(Stillwater, Okla.) – A Pawnee woman has avoided a March 5 retrial on a felony first-degree murder charge in the drug-related slaying of a Pawnee man north of Stillwater by accepting a plea bargain for a 10-year prison sentence on a reduced count of conspiring with a Pawnee man to rob the alleged methamphetamine dealer.
Sarah Nicole Kelly, 24, of Pawnee, was solemn in court Friday as she pleaded guilty to conspiracy to commit armed robbery with Jered Lee Holbrook, 30, of Pawnee, who had already been given a 20-year prison term on a reduced charge of second-degree murder in the Feb. 21, 2016, fatal shooting of their acquaintance from Pawnee.
The slain man, James Fields, 30, of Pawnee, reportedly planned to rob Kelly’s alleged drug dealer, Larissa Joy Singleton-Clark, 39, of Stillwater, but was himself fatally shot in the back and torso by her boyfriend, court records show.
Five months ago, Kelly stood trial on the murder charge in Payne County, but the jury notified the judge after six and one-half hours of deliberation that it was deadlocked 8-4, the prosecutor said. Eight jurors had voted guilty and “four were trying to find a reason to find her not guilty,” Payne County First Assistant District Attorney Kevin Etherington told KUSH.
The fatal shooting occurred on the night of Feb. 21, 2016, in the 7800 block of N. Perkins Road north of Stillwater, near the Cimarron Turnpike in a turnabout area where six shell casings from a .40-caliber semi-automatic were collected, Oklahoma State Bureau of Investigation Agent Richard Brown testified in a preliminary hearing.
When Kelly was interviewed after her arrest, she said that on Feb. 21, 2016, “James Fields and Jered Holbrook came to her house and said they wanted to rob a drug dealer. She had purchased meth from Larissa a few days earlier,” OSBI Agent Derek White testified in a preliminary hearing.

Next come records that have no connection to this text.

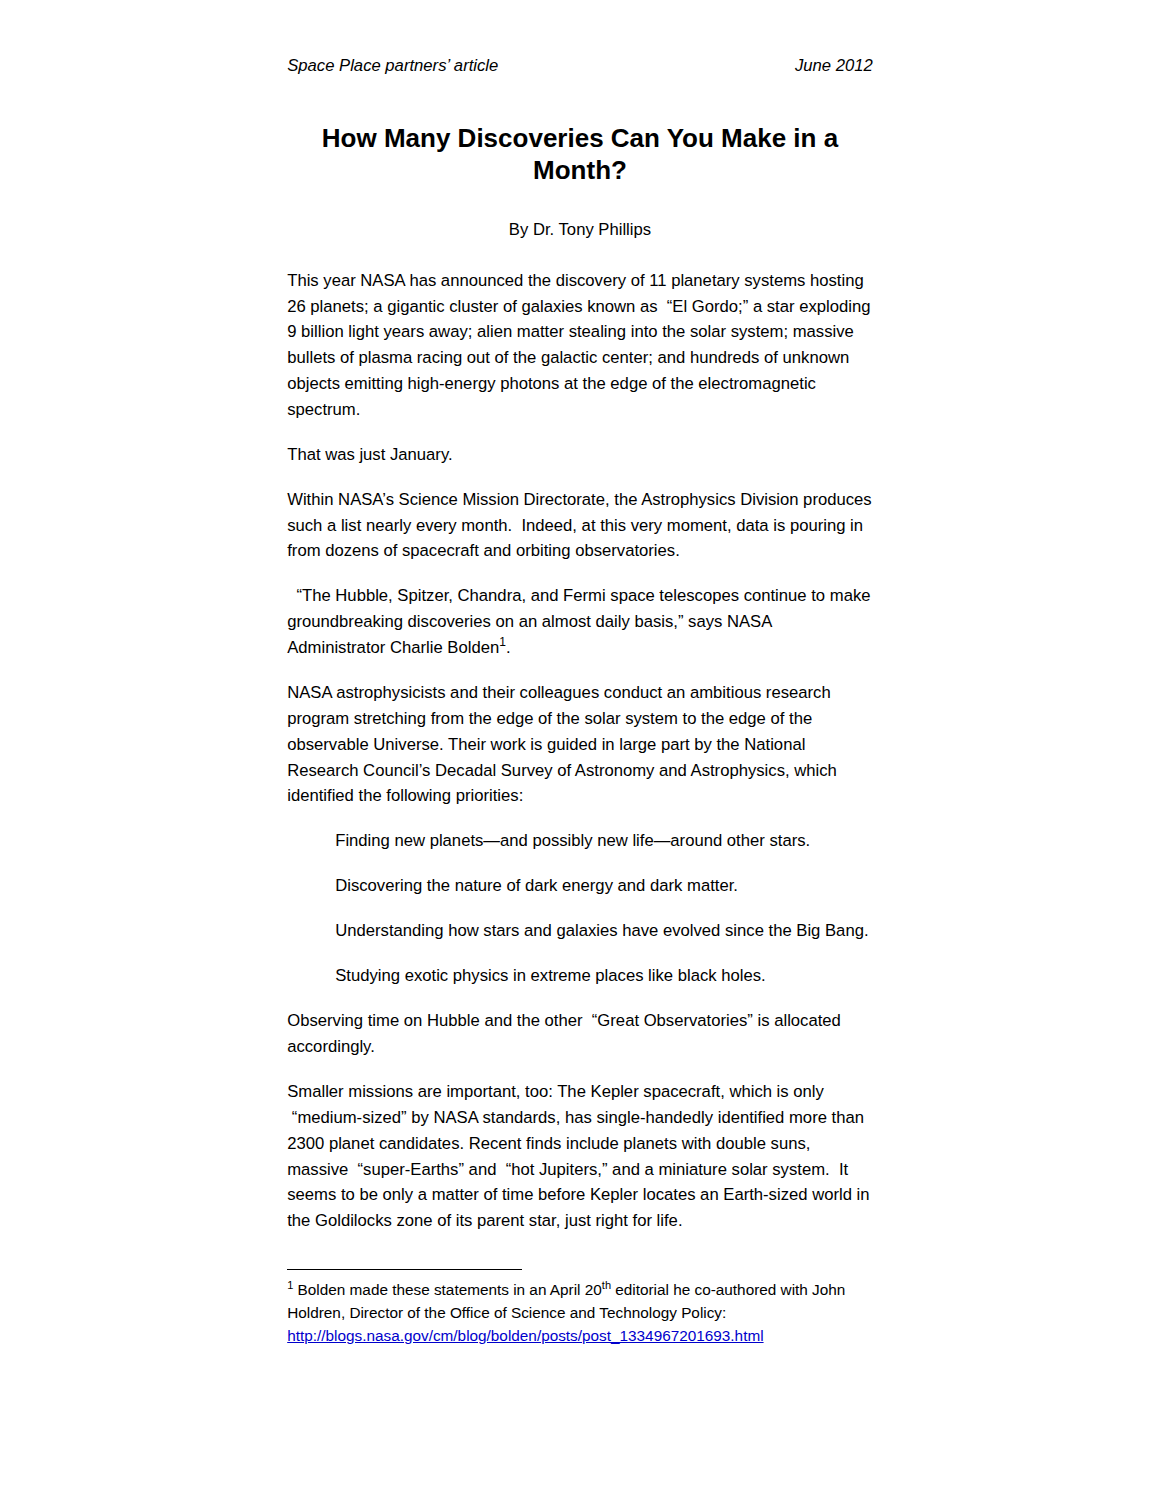Space Place partners’ article June 2012
How Many Discoveries Can You Make in a Month?
By Dr. Tony Phillips
This year NASA has announced the discovery of 11 planetary systems hosting 26 planets; a gigantic cluster of galaxies known as “El Gordo;” a star exploding 9 billion light years away; alien matter stealing into the solar system; massive bullets of plasma racing out of the galactic center; and hundreds of unknown objects emitting high-energy photons at the edge of the electromagnetic spectrum.
That was just January.
Within NASA’s Science Mission Directorate, the Astrophysics Division produces such a list nearly every month. Indeed, at this very moment, data is pouring in from dozens of spacecraft and orbiting observatories.
“The Hubble, Spitzer, Chandra, and Fermi space telescopes continue to make groundbreaking discoveries on an almost daily basis,” says NASA Administrator Charlie Bolden1.
NASA astrophysicists and their colleagues conduct an ambitious research program stretching from the edge of the solar system to the edge of the observable Universe. Their work is guided in large part by the National Research Council’s Decadal Survey of Astronomy and Astrophysics, which identified the following priorities:
Finding new planets—and possibly new life—around other stars.
Discovering the nature of dark energy and dark matter.
Understanding how stars and galaxies have evolved since the Big Bang.
Studying exotic physics in extreme places like black holes.
Observing time on Hubble and the other “Great Observatories” is allocated accordingly.
Smaller missions are important, too: The Kepler spacecraft, which is only “medium-sized” by NASA standards, has single-handedly identified more than 2300 planet candidates. Recent finds include planets with double suns, massive “super-Earths” and “hot Jupiters,” and a miniature solar system. It seems to be only a matter of time before Kepler locates an Earth-sized world in the Goldilocks zone of its parent star, just right for life.
1 Bolden made these statements in an April 20th editorial he co-authored with John Holdren, Director of the Office of Science and Technology Policy:
http://blogs.nasa.gov/cm/blog/bolden/posts/post_1334967201693.html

Kelly “borrowed a white Dodge Neon and contacted Larissa to arrange a drug transaction. Holbrook drove. Larissa set the meeting location. Larissa’s son arrived, got out, got schitzed out and left. He came back. Fields said he couldn’t find his wallet. He left again and called Larissa,” the OSBI agent testified Kelly told him.
“Larissa agreed she’d do the transaction. The goal was to steal meth from Larissa. Later, Larissa, Larissa’s son and Larissa’s boyfriend arrived in a Jeep. Larissa exited and Larissa sat in the back seat of the Neon. She said Fields and Larissa were discussing when Larissa’s son walked up.

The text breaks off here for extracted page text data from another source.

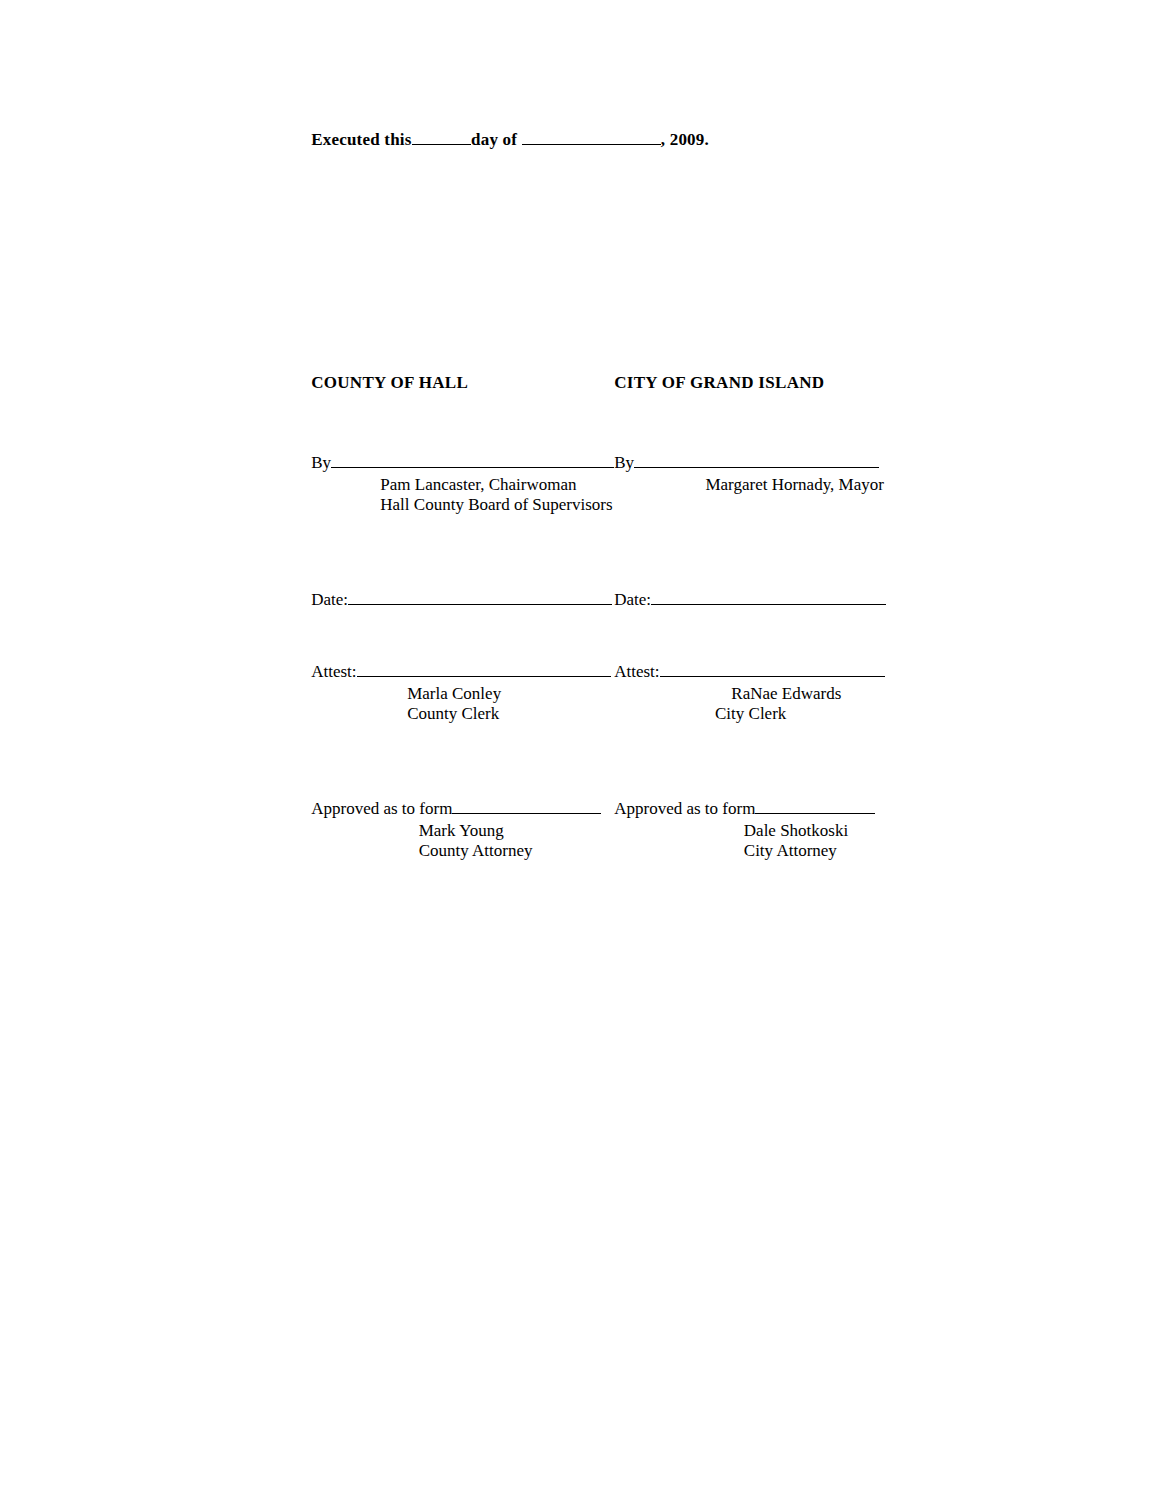Executed this day of , 2009.
| COUNTY OF HALL | CITY OF GRAND ISLAND |
| By Pam Lancaster, Chairwoman Hall County Board of Supervisors | By Margaret Hornady, Mayor |
| Date: | Date: |
| Attest: Marla Conley County Clerk | Attest: RaNae Edwards City Clerk |
| Approved as to form Mark Young County Attorney | Approved as to form Dale Shotkoski City Attorney |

“James Fields pointed the firearm at Larissa’s son and said, ‘give me the dope.’ Larissa and Larissa’s son retreated. The shooting came from the passenger side of the Jeep,” the OSBI agent testified Kelly told him.

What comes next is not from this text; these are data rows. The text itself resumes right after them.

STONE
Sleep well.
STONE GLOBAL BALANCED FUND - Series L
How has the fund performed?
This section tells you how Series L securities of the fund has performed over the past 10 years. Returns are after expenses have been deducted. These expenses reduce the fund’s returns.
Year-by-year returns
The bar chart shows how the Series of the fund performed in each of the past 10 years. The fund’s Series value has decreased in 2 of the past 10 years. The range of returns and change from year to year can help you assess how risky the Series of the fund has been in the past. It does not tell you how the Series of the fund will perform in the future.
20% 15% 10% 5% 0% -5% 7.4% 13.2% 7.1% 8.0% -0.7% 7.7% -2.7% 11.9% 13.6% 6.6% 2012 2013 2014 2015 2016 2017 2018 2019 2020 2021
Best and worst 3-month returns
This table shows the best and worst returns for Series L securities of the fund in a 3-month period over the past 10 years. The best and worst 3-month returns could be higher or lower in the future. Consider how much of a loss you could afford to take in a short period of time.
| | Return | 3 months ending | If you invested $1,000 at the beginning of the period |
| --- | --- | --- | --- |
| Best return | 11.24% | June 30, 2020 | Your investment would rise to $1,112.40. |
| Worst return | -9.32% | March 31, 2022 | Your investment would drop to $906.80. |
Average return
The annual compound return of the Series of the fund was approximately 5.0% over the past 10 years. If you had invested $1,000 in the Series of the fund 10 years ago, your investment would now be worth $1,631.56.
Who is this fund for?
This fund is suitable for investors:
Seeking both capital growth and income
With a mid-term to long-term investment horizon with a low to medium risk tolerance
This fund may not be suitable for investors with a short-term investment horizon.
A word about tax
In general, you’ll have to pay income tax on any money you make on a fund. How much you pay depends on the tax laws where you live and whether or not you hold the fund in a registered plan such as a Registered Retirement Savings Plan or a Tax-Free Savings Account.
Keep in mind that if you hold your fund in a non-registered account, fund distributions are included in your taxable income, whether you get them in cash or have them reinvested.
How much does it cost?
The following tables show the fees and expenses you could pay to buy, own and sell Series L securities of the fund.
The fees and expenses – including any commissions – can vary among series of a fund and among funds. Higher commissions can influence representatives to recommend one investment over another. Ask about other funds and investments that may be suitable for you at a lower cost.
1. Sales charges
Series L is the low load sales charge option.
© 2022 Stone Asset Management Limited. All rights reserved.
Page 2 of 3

“Holbrook drove away with her and Fields in the car. They needed to get rid of the firearm. She did throw it out. They took James Fields to the hospital. She said, ‘I’ll lie to the police, leave out the drug transaction,’” the OSBI agent testified Kelly told him.
Singleton-Clark’s boyfriend, ex-convict Jeffrey Jordan Pennington, 42, of Stillwater, who allegedly shot Fields to death, was himself shot to death in Logan County on Memorial Day of 2016, three weeks after he was released from the Payne County Jail on $100,000 bail after the murder count was dropped against him due to proof problems, the prosecutor said.
After a murder charge was dropped against her, Singleton-Clark pleaded guilty to conspiracy to distribute methamphetamine for which she was given a 12-year prison term last April, court records show.
Her son, Christopher Thomas Singleton, 22, of Stillwater, pleaded guilty in 2016 to conspiring with his mother and her boyfriend to deliver methamphetamine. He was released from the state prison boot camp for young offenders to seven years’ probation last May – conditioned on his truthful testimony against Kelly and Holbrook, court records show. A felony murder charge had been dropped against Singleton in 2016 due to proof problems, the prosecutor said.
If Kelly had been convicted of felony murder in the first-degree, she could have been sentenced to life in prison with or without parole, court records show.